Serotonina sucede a la controvertida Sumisión (2015) –que vendió casi un millón de ejemplares en todo el mundo y cuya distribución en las librerías francesas coincidió, como si respondiera a un macabro plan publicitario, con el atentado terrorista al semanario satírico Charlie Hebdo–, donde Houellebecq imagina a un líder de un partido islamista aparentemente moderado que logra engatusar a la izquierda para que vote por él en la segunda vuelta de las elecciones presidenciales francesas del 2022, con el fin de evitar precisamente la victoria del Frente Nacional. Houellebecq exagera la influencia de la religión de Mahoma en la vida cotidiana francesa y postula, en la ficción, que la Soborna es una universidad financiada por millonarios emires, que en las paredes hay versos del Corán y el rector está casado con tres esposas.

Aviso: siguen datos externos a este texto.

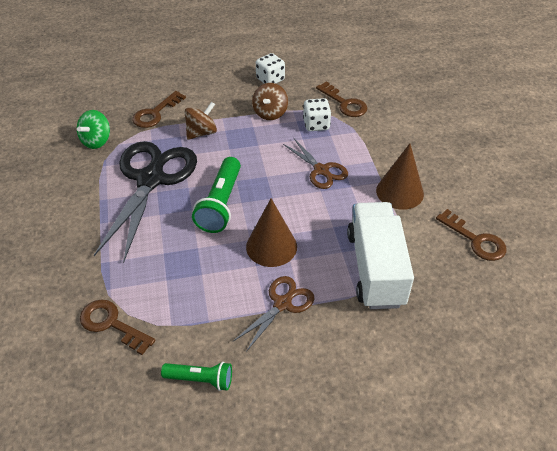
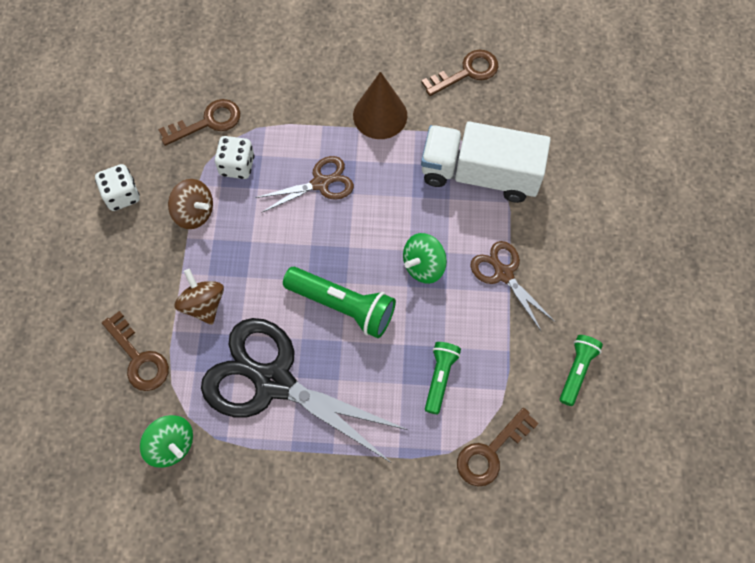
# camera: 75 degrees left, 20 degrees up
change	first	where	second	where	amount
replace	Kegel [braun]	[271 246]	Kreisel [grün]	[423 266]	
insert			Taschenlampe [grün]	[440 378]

Hasta Charlie Hebdo le dedicó una viñeta en una de las tapas del semanario en la que se desplegaba una caricatura del autor de Las partículas elementales junto a la siguiente leyenda: “¡Escándalo! ¡Alá ha creado a Houllebecq a su propia imagen!”
“Tengo cuarenta y seis años, me llamo Florent-Claude Labrouste y detesto mi nombre de pila –confiesa el narrador de Serotonina–, creo que procede de dos miembros de mi familia a los que mi padre y mi madre, cada uno por su lado, querían honrar; es tanto más lamentable porque por lo demás no tengo nada que reprochar a mis padres, fueron excelentes en todos los sentidos, hicieron todo lo posible para darme las armas necesarias en la lucha por la vida, y si al final he fracasado, si mi vida termina en la tristeza y el sufrimiento, no puedo culparles a ellos, sino más bien a una desventurada cadena de circunstancias de las que tendré ocasión de hablar –y que incluso constituyen, a decir verdad, el objeto de este libro–, no tengo absolutamente nada que reprochar a mis padres aparte de esa nimiedad, ese molesto pero nimio episodio del nombre, no solo me parece ridícula la combinación Florent-Claude, sino que me desagradan sus dos elementos; en suma, considero mi nombre un fallo garrafal”. Florent-Claude, el cuarentón que detesta su nombre, descubre unos escabrosos videos pornográficos en los que aparece su novia japonesa, deja el trabajo y se va a vivir un hotel. En las casi trescientas cincuenta páginas de Serotonina, el personaje en cuestión deambula por la ciudad, visita bares, restaurantes y supermercados. Filosofa y despotrica. También repasa sus relaciones amorosas, “marcadas siempre por el desastre, en ocasiones cómico y en otras patético”.
A los 60 años, el autor de Ampliación del campo de batalla (1994), Las partículas elementales (1998), Plataforma (2001), La posibilidad de una isla (2005) y El mapa y el territorio (2010), con la que obtuvo el Premio Goncourt, el máximo galardón de las letras francesas, sabe que el mejor fusil es aquel que dispara la insolencia de una ironía extrema, que no se rinde ante la corrección política.